Blister cards are often used to store medicaments such as prescriptions and/or over the counter drugs, vitamins, etc. Some blister cards are configured such that each blister carried by the card stores a single dose of a certain medicament. For example, some traditional cold medicines are offered in blister cards, whereby each blister contains a single dosage, e.g., one or two capsules. Such blister cards are conventionally filled and sealed using an automated process.

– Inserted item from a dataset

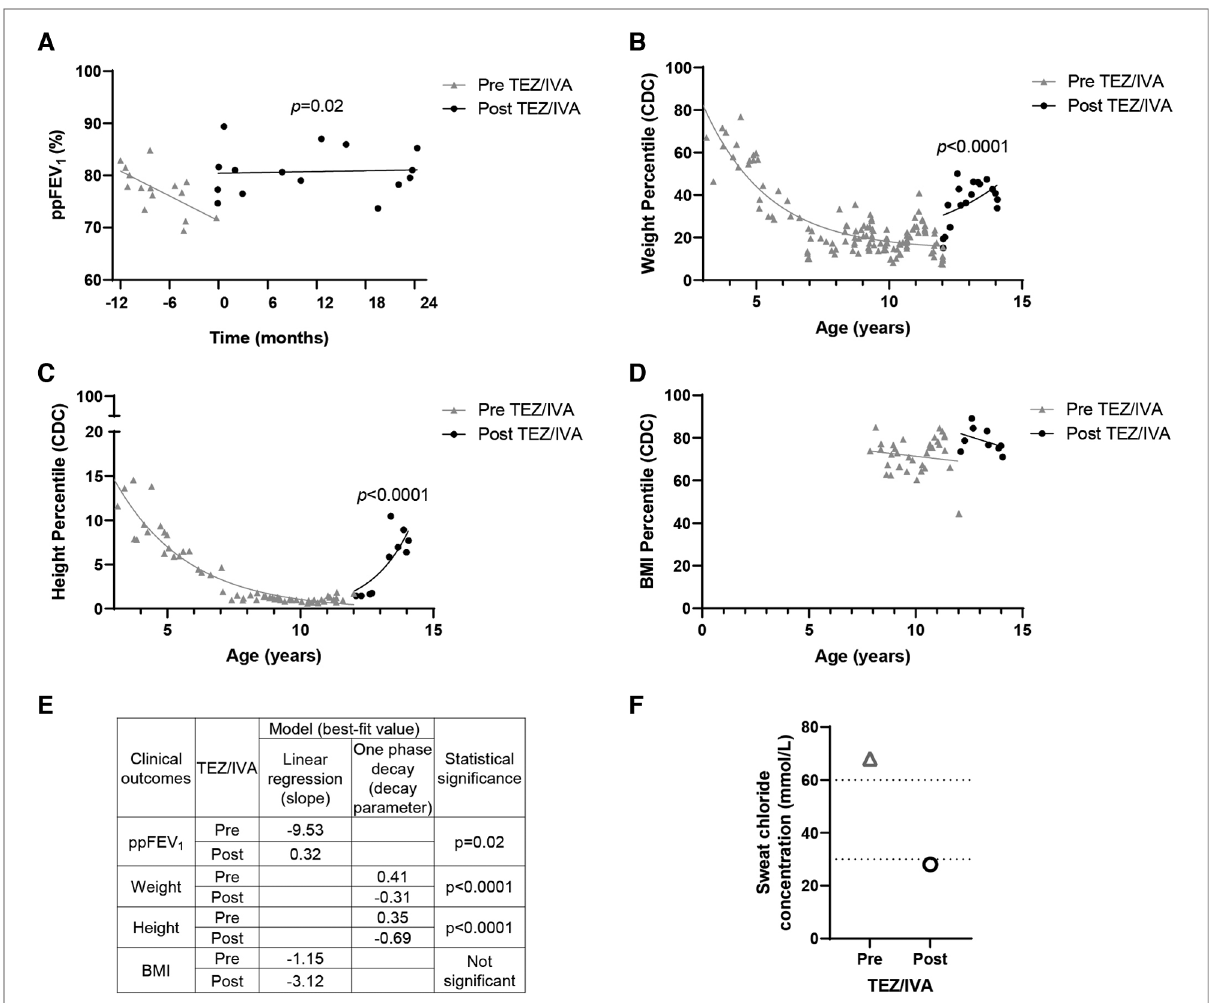
FIGURE 1 Effect of TEZ/IVA in vivo on lung function, nutritional factors and sweat chloride concentration in a patient with S945L/G542X-CFTR. ( A ) Lung function (ppFEV 1 ) 12 months pre and 24 months post initiation of TEZ/IVA treatment. Serial ( B ) weight, ( C ) height and ( D ) body mass index (BMI) measurement percentiles from three years of age until 24 months post initiation of TEZ/IVA. Percentiles are based on data from the Centers for Disease Control and Prevention (CDC) growth charts. ( E ) Table summarizing statistical models applied to clinical outcome measurements and the best- fi t values pre and post initiation of TEZ/IVA treatment. A simple linear regression was fi t to the ppFEV 1 ( A ) and BMI percentile ( D ) measurements from the time periods pre TEZ/IVA (grey line) and post TEZ/IVA (black line). The slope for each time period was estimated and the difference between them was tested. A one phase decay model was fi t to the weight ( B ) and height ( C ) percentile measurements from the time periods pre TEZ/IVA (grey line) and post TEZ/IVA (black line), with zero as a shared plateau value and separate intercept values. The decay parameter for each time period was estimated and the difference between them was tested. ( F ) Sweat chloride concentration (mmol/L) measurements taken at baseline and 24 months post initiation of TEZ/IVA treatment. Dotted lines indicate lower limits of CF diagnostic (>60 mmol/L) and CF indeterminate (30 – 59 mmol/L) value ranges. No statistical modelling for sweat chloride concentration was performed due to single measurements pre and post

Other blister cards are configured as multi-dose blister cards, whereby each blister stores any number of medicaments that are to be ingested by the patient simultaneously, and at some predetermined time of day, for example. Multi-dose blister cards can simplify the ingestion of medications for patients that have been prescribed multiple drugs and/or vitamins, for example, by reducing the number of packages the patient must access to obtain the medicaments.
The process of filling and sealing multi-dose blister cards is more complicated than single-dose blister cards because each patient foreseeably requires a unique prescription medication/combination. Therefore, these multi-dose blister cards are most often filled manually by a pharmacist or a pharmaceutical technician. Once filled, the contents of the multi-dose blister card is typically verified against the patient's prescription to ensure the patient is receiving the appropriate medicaments, and then the card is sealed and delivered. This process can be tedious, time-consuming, and costly.